フリオン侯爵家であれば、不足はないだろう。
もしかすると、クロエの代わりに王太子妃となる一族の人間を、フリオン家も欲しがっているのかもしれない。
その一方でリリーはというと、すっかり夢心地のようだ。
「ああ、どんなことをお話しすればいいのかしら……」
ふっくらとした小さな唇から、熱い吐息がこぼれた。
「いいですこと、リリー?」
クロエはため息混じりに、夢見がちな少女へ語りかける。
「王族の方々と、自由にお話ができるわけないでしょう」
「えー!?」
目の玉が飛び出るのではないかというほどに、少女は驚きの表情を浮かべた。
「ただでさえ、その言葉遣いなのですよ? 話す内容はこちらで考えますから、くれぐれも粗相のないようになさい」
「でもぉ。そんなのって、つまらなくないですかあ?」
「殿下に気に入られれば、好きなだけ話ができるようになるのですから! それまでにもう少し、貴族らしさを身につけておきなさい!」
煽るような物言いを、クロエはぴしゃりと跳ねのけたのだった。
「そもそも、殿下がモンドヴォール邸を訪れたのも、狩猟大会へステファニー様を招くためではなかったのですか?」
「いいえ。
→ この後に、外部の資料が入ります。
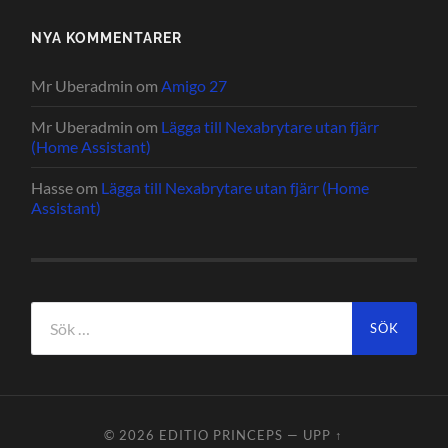
NYA KOMMENTARER
Mr Uberadmin
om
Amigo 27
Mr Uberadmin
om
Lägga till Nexabrytare utan fjärr
(Home Assistant)
Hasse
om
Lägga till Nexabrytare utan fjärr (Home
Assistant)
Sök
efter:
© 2026
EDITIO PRINCEPS
—
UPP ↑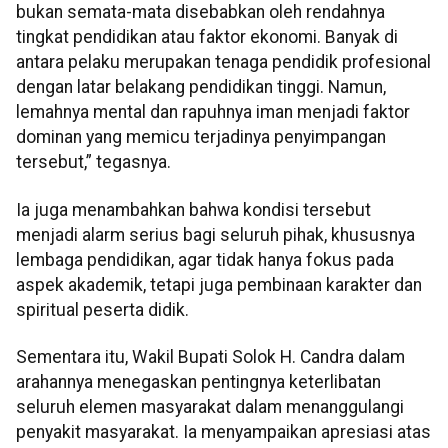
bukan semata-mata disebabkan oleh rendahnya
tingkat pendidikan atau faktor ekonomi. Banyak di
antara pelaku merupakan tenaga pendidik profesional
dengan latar belakang pendidikan tinggi. Namun,
lemahnya mental dan rapuhnya iman menjadi faktor
dominan yang memicu terjadinya penyimpangan
tersebut,” tegasnya.
Ia juga menambahkan bahwa kondisi tersebut
menjadi alarm serius bagi seluruh pihak, khususnya
lembaga pendidikan, agar tidak hanya fokus pada
aspek akademik, tetapi juga pembinaan karakter dan
spiritual peserta didik.
Sementara itu, Wakil Bupati Solok H. Candra dalam
arahannya menegaskan pentingnya keterlibatan
seluruh elemen masyarakat dalam menanggulangi
penyakit masyarakat. Ia menyampaikan apresiasi atas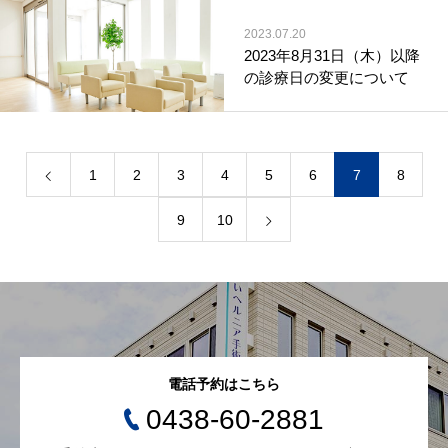
2023.07.20
2023年8月31日（木）以降
の診療日の変更について
1
2
3
4
5
6
7
8
9
10
電話予約はこちら
0438-60-2881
そういった話は、一切出てこなかったです」
ソフィアが否定すると、侯爵令嬢はおかしいわね、と首をひねる。
「では、なんのためにご来訪されたのでしょう」
「レオンのお見舞いですよ」
「「え?」」
女性陣から視線を注がれたレオンは、ゆっくり頭を下げた。
「まさか。その程度のことで、臣下の屋敷を訪れるとは思えないのですが」
「きっと、思いやりのあるお方なのですよ! 家来のことも心配してあげるなんて、ますます憧れちゃいますっ」
クロエとリリーは、全く違った反応を見せている。
ソフィアとしては、どちらの言い分も分かるような気がしていた。
平時であれば、一家臣の身体状態になど興味を示さないだろう。
けれども相手がレオンだからか、はたまた自分の代わりに犠牲となったからか、王太子の声色は、いつもよりも硬く感じられた。
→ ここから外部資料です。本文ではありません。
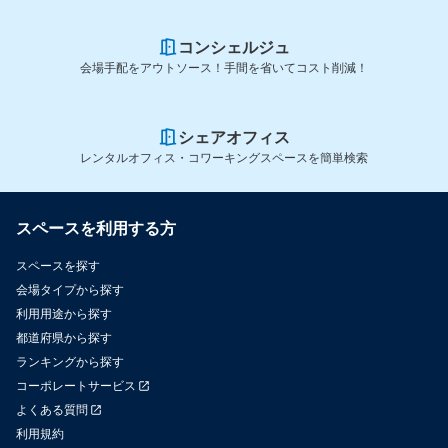
コンシェルジュ
会場手配をアウトソース！手間を省いてコスト削減！
シェアオフィス
レンタルオフィス・コワーキングスペースを簡単検索
スペースを利用する方
スペースを探す
会場タイプから探す
利用用途から探す
都道府県から探す
ランキングから探す
コーポレートサービス
よくある質問
利用規約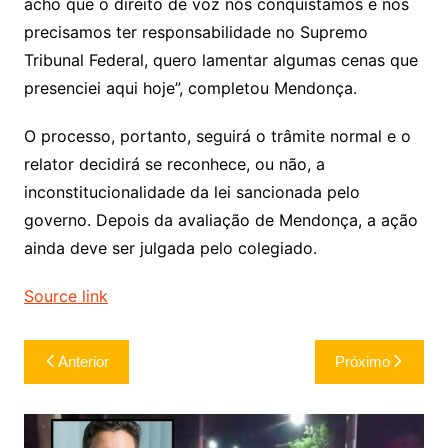
acho que o direito de voz nós conquistamos e nós
precisamos ter responsabilidade no Supremo
Tribunal Federal, quero lamentar algumas cenas que
presenciei aqui hoje”, completou Mendonça.
O processo, portanto, seguirá o trâmite normal e o
relator decidirá se reconhece, ou não, a
inconstitucionalidade da lei sancionada pelo
governo. Depois da avaliação de Mendonça, a ação
ainda deve ser julgada pelo colegiado.
Source link
Navegação
Anterior
Próximo
de
Post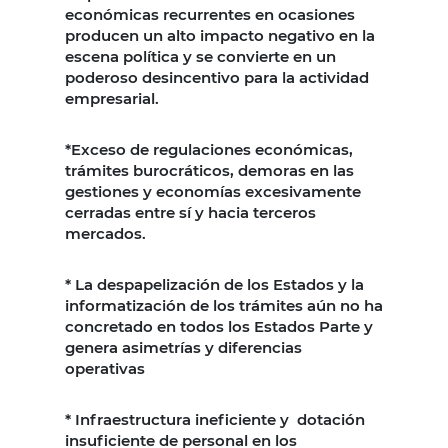
económicas recurrentes en ocasiones
producen un alto impacto negativo en la
escena política y se convierte en un
poderoso desincentivo para la actividad
empresarial.
*Exceso de regulaciones económicas,
trámites burocráticos, demoras en las
gestiones y economías excesivamente
cerradas entre sí y hacia terceros
mercados.
* La despapelización de los Estados y la
informatización de los trámites aún no ha
concretado en todos los Estados Parte y
genera asimetrías y diferencias
operativas
* Infraestructura ineficiente y dotación
insuficiente de personal en los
だからきっと、“ステファニー”に用があったわけではないと思うのだけれど。ソフィアはそっと、耳元に咲いた薔薇に触れる。
少しぐらいは、ステファニーのことも気にかけているのかもしれない。
その考えが合っているかどうかは分からないが、王室からステファニーに宛てた、狩猟大会への招待状が届いたのは、王太子来訪の翌日のことだった。